Texte fourni:
* * *
16 novembre 2018
Ce document est lié à :
info:eu-repo/semantics/reference/issn/2110-5855
, info:eu-repo/semantics/openAccess
Gilles del Vecchio, « Du roman de chevalerie au roman picaresque : la rupture du lignage », Collection Filiations, ID : 10670/1.1bfxr4
Après un demi-siècle de succès, le roman de chevalerie est concurrencé par de nouveaux genres. Dans cette filiation textuelle, tout comme dans la reconstitution d’une généalogie, les descendants affichent une identité propre tout en conservant un élément « génétique » permettant de les rattacher à la lignée dont ils sont issus. Le voyage et l’aventure rattachent le roman byzantin au roman de chevalerie ; l’amour et la tendance à l’idéalisation rattachent les romans pastoraux au genre chevaleresque. Le Lazarillo, considéré comme le texte fondateur du roman picaresque, s’éloigne radicalement du roman de chevalerie. La noblesse du comportement ne trouve pas sa place dans l’œuvre, les personnages de sang royal ont disparus au même titre que les combats et que les sentiments amoureux. Pourtant, l’organisation du début de l’œuvre ainsi que l’insistance particulière accordée à la généalogie et aux circonstances de la naissance établissent un lien étroit avec le roman de chevalerie. Ces points communs ne font que mettre en évidence la distance qu’adopte par la suite l’auteur anonyme. Lazarillo, en affichant la bassesse de ses origines, tourne le dos à une société qui, en dépit des difficultés qui se présentent à elle, conserve un penchant immodéré et déplacé pour la généalogie. En prenant directement la parole et en retraçant ses origines modestes, voire infamantes, le héros picaresque réclame le droit d’exister et d’aspirer à mieux dans une société où, en définitive, les plus démunis sont suffisamment nombreux pour qu’une telle requête soit considérée comme pleinement légitime. Nul besoin, dans ces circonstances, d’afficher son appartenance à une lignée prestigieuse. Le culte des apparences ne suffit plus à masquer la priorité des priorités : avoir quelque chose à se mettre sous la dent.
* * *
Données répertoriées:
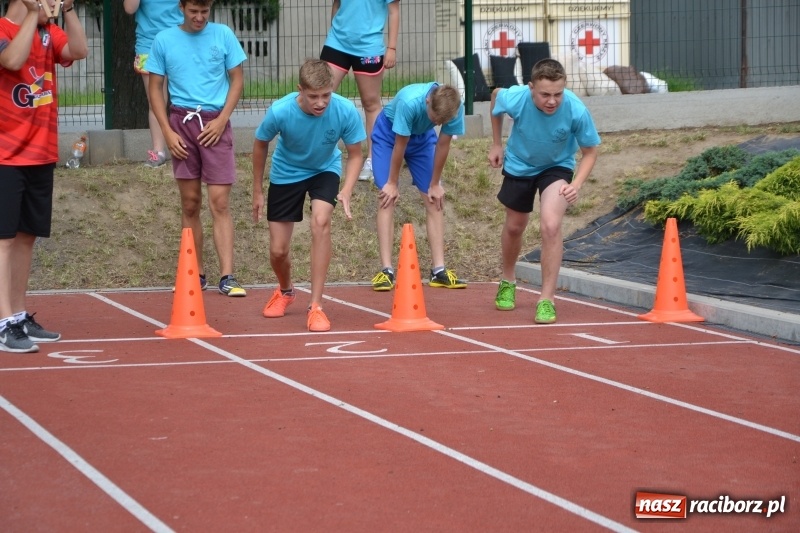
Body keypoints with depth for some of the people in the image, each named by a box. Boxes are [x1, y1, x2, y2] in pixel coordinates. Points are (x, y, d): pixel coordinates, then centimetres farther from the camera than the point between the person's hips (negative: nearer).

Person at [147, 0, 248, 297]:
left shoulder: (223, 35, 2)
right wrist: (167, 132, -4)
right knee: (190, 203, 5)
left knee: (219, 202, -8)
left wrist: (222, 119, -7)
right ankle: (196, 275, 12)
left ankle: (227, 277, -11)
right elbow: (155, 88, 6)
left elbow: (237, 80, 5)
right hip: (182, 121, 1)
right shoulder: (164, 40, 3)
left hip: (215, 123, -1)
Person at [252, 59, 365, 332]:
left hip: (325, 170, 0)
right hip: (286, 174, 1)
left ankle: (316, 306, -22)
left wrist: (346, 191, -31)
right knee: (278, 251, 1)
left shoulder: (346, 111, -29)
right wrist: (258, 191, -1)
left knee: (321, 220, -30)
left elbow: (355, 155, -14)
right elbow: (260, 145, -9)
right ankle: (285, 290, 40)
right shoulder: (280, 112, -30)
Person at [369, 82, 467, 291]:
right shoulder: (409, 102, -41)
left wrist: (435, 184, -7)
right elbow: (400, 145, -28)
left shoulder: (456, 107, -30)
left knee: (434, 200, -3)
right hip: (389, 133, -4)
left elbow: (443, 144, -16)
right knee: (387, 198, -14)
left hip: (422, 137, 4)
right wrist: (392, 183, -16)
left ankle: (439, 270, 0)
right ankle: (386, 271, -16)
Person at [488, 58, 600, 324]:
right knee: (514, 227, 18)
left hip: (557, 166, -2)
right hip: (519, 164, 2)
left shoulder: (576, 111, -35)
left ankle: (547, 299, -13)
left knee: (550, 225, -24)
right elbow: (495, 95, -5)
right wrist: (496, 144, 1)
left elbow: (590, 151, -17)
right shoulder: (514, 98, -32)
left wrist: (576, 184, -33)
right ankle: (507, 282, 48)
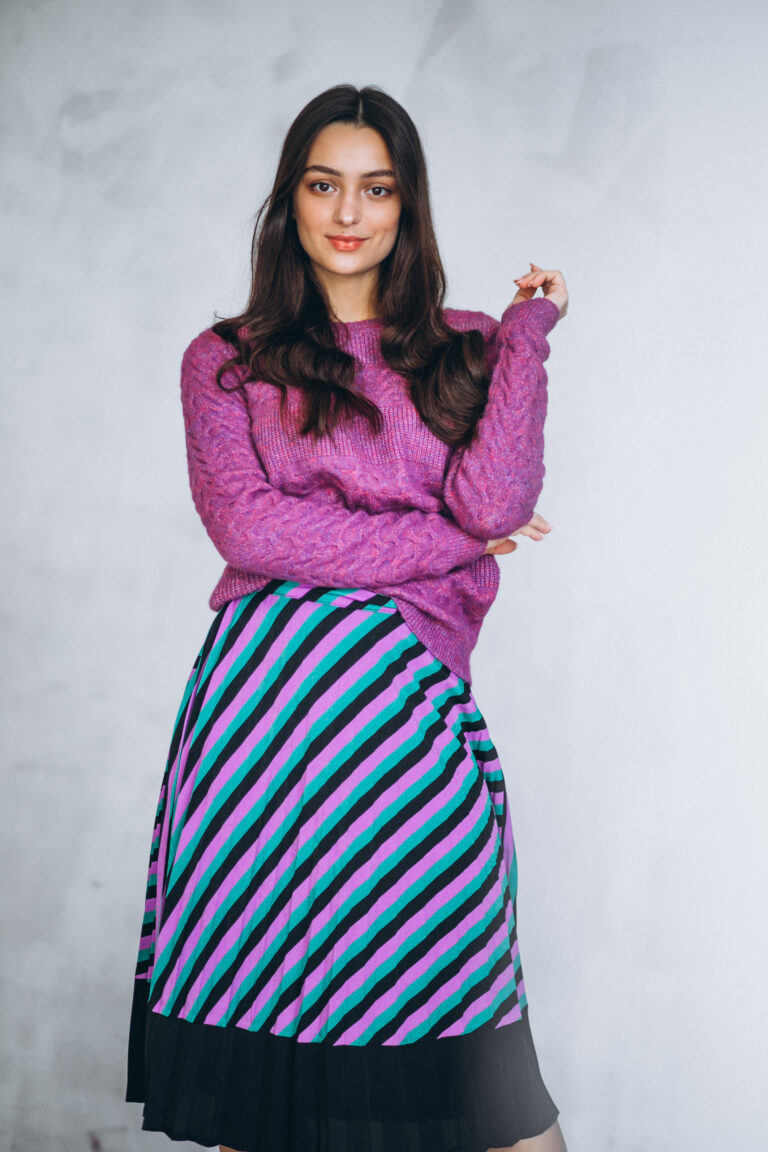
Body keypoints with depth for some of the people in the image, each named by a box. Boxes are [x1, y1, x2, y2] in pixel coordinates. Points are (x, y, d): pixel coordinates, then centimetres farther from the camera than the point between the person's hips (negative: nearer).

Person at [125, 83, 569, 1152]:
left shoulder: (464, 349, 18)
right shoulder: (225, 360, 14)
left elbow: (494, 503, 0)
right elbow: (246, 526, -2)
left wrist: (530, 329, 5)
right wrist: (447, 542, -1)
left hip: (418, 702, 1)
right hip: (269, 690, 0)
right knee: (255, 1055, 0)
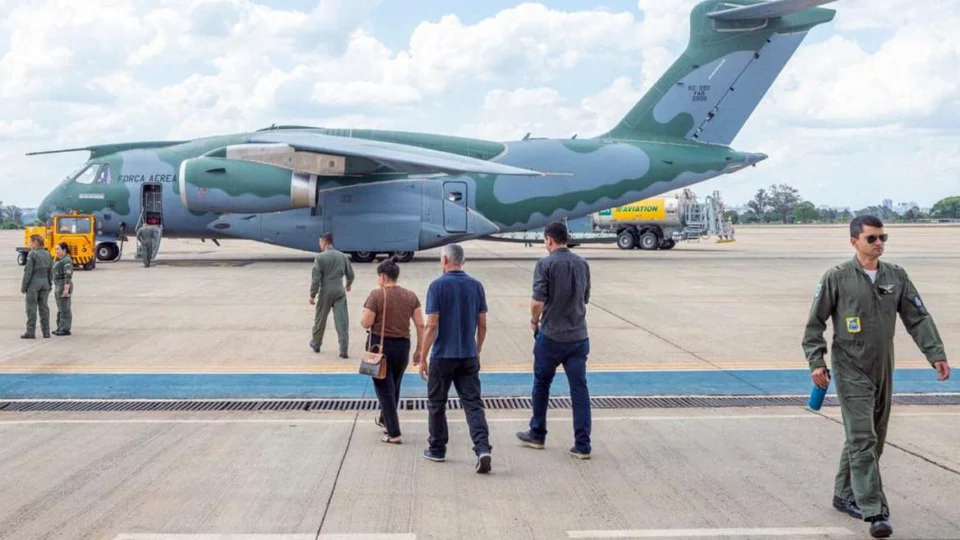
* * *
Consigne:
Répondez brièvement à ces questions sur le texte fourni ci-dessus.
1. Quels éléments rattachent le roman byzantin au roman de chevalerie ?
2. Quel texte est considéré comme le texte fondateur du roman picaresque ?
3. Qu'est-ce que le texte désigne comme « la priorité des priorités » ?

Corrigé:
1. Le voyage et l'aventure.
2. Le Lazarillo.
3. Avoir quelque chose à se mettre sous la dent.